> **Source extract**:
********************
Next in the ranking – as in 2017 – is the animated film MIN BÖRDA / THE BURDEN[3] (S 2017). Director Niki Lindroth von Bahr[4] calls her work a dark musical about longing, the burden of loneliness and the meaninglessness of the workaday world.
Tying for third place in number of awards were EGG, SOG and NEGATIVE SPACE.
The French-Danish co-production EGG (F/DK 2018) is an animated documentary. In this autobiographical account, Italian filmmaker Martina Scarpelli tells of how she conquered her anorexia. The film was made during an Anidox residency and co-produced by the enterprising distribution company Miyu, Paris.
NEGATIVE SPACE[5] (F 2017) is also distributed by Miyu. The stop-motion animation by US-Japanese filmmaker duo Max Porter and Ru Kuwahata, about a father-son relationship, was already second in the ranking last year.
SOG[6] (D 2017) by Jonatan Schwenk[7] was likewise among the favourites last year. In this bleak animated film, a school of fish gets caught in the branches of trees after a storm surge.
In fourth place is WEEKENDS (USA 2017) by Canadian filmmaker Trevor Jimenez. The 2D animated film, which was made with support from Pixar, tells the story of a boy suffering through his parents’ divorce in Toronto in the 1980s, incorporating autobiographical elements.
Sharing fifth place in the ranking are the animated film SOLAR WALK[8] by Réka Bucsi[9] (DK 2018), the fiction short MADRE by Rodrigo Sorogoyen (ECAM, ES 2016), the animated film CE MAGNIFIQUE GÂTEAU! (This Magnificent Cake!) by Emma de Swaef & Marc James Roels[10] (B/F/NL 2018), the animated film MASCARPONE[11] by Jonas Riemer (Film University Babelsberg 2018) and the fiction short RETOUCH by Kaveh Mazaheri (Iran 2017).
German films
Five German films and co-productions were among the films winning more than four awards in 2018 (the same number as 2017).
In addition to the aforementioned films SOG and MASCARPONE at the top and WATU WOTE (since 2016), new and successful shorts in 2018 were the animated film OBON by André Hörmann & Anna Bergmann, the animated documentary TRACING ADDAI by Esther Niemeier (6 prizes and one Student Oscar nomination), NEKO NI HI (Cat Days)[12] by Jon Frickey and the animated film AMEISE (Ant) by Julia Ocker (5 prizes), who was also recognised in 2018 for LÖWE (Lion) and PINGUIN (Penguin) – from the same children’s film series from Studio Film Bilder.
********************
> **Collection entries**:
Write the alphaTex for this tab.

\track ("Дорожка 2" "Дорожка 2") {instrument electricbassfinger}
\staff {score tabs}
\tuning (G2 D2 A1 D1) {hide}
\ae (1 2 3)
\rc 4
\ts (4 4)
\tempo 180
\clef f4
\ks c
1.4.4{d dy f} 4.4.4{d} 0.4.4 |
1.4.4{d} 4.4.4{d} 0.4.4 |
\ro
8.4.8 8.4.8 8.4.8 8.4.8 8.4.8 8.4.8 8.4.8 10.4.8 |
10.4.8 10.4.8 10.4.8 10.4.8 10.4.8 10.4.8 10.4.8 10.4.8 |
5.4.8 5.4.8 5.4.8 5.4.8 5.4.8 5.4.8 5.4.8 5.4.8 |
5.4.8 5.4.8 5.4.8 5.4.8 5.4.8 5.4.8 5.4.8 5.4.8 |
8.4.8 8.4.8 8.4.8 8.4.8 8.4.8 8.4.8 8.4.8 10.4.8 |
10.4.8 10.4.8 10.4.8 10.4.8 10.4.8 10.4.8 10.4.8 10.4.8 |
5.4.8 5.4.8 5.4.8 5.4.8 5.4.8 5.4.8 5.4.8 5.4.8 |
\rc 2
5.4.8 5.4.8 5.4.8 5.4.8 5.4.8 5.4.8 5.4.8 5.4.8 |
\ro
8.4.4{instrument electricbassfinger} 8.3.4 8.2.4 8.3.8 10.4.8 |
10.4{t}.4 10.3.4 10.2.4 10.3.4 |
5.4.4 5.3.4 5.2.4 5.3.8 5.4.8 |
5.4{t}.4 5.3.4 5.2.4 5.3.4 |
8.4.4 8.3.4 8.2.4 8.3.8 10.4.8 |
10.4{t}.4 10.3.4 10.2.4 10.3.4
********************
> **Set tasks**:
a – Answer these questions about the short-film ranking text:
(i) Who directed MIN BÖRDA / THE BURDEN?
(ii) In SOG, what happens to the school of fish after a storm surge?
(iii) How many prizes did TRACING ADDAI win?
b – Lay out the collection entry rows as a JSON list of strings, one string for each line, skipping blank lines.
The text and the rows have no connection to each other.

> **Worked solutions**:
a –
(i) Niki Lindroth von Bahr
(ii) It gets caught in the branches of trees.
(iii) 6 prizes

b –
[
  "Write the alphaTex for this tab.",
  "\\track (\"Дорожка 2\" \"Дорожка 2\") {instrument electricbassfinger}",
  "\\staff {score tabs}",
  "\\tuning (G2 D2 A1 D1) {hide}",
  "\\ae (1 2 3)",
  "\\rc 4",
  "\\ts (4 4)",
  "\\tempo 180",
  "\\clef f4",
  "\\ks c",
  "1.4.4{d dy f} 4.4.4{d} 0.4.4 |",
  "1.4.4{d} 4.4.4{d} 0.4.4 |",
  "\\ro",
  "8.4.8 8.4.8 8.4.8 8.4.8 8.4.8 8.4.8 8.4.8 10.4.8 |",
  "10.4.8 10.4.8 10.4.8 10.4.8 10.4.8 10.4.8 10.4.8 10.4.8 |",
  "5.4.8 5.4.8 5.4.8 5.4.8 5.4.8 5.4.8 5.4.8 5.4.8 |",
  "5.4.8 5.4.8 5.4.8 5.4.8 5.4.8 5.4.8 5.4.8 5.4.8 |",
  "8.4.8 8.4.8 8.4.8 8.4.8 8.4.8 8.4.8 8.4.8 10.4.8 |",
  "10.4.8 10.4.8 10.4.8 10.4.8 10.4.8 10.4.8 10.4.8 10.4.8 |",
  "5.4.8 5.4.8 5.4.8 5.4.8 5.4.8 5.4.8 5.4.8 5.4.8 |",
  "\\rc 2",
  "5.4.8 5.4.8 5.4.8 5.4.8 5.4.8 5.4.8 5.4.8 5.4.8 |",
  "\\ro",
  "8.4.4{instrument electricbassfinger} 8.3.4 8.2.4 8.3.8 10.4.8 |",
  "10.4{t}.4 10.3.4 10.2.4 10.3.4 |",
  "5.4.4 5.3.4 5.2.4 5.3.8 5.4.8 |",
  "5.4{t}.4 5.3.4 5.2.4 5.3.4 |",
  "8.4.4 8.3.4 8.2.4 8.3.8 10.4.8 |",
  "10.4{t}.4 10.3.4 10.2.4 10.3.4"
]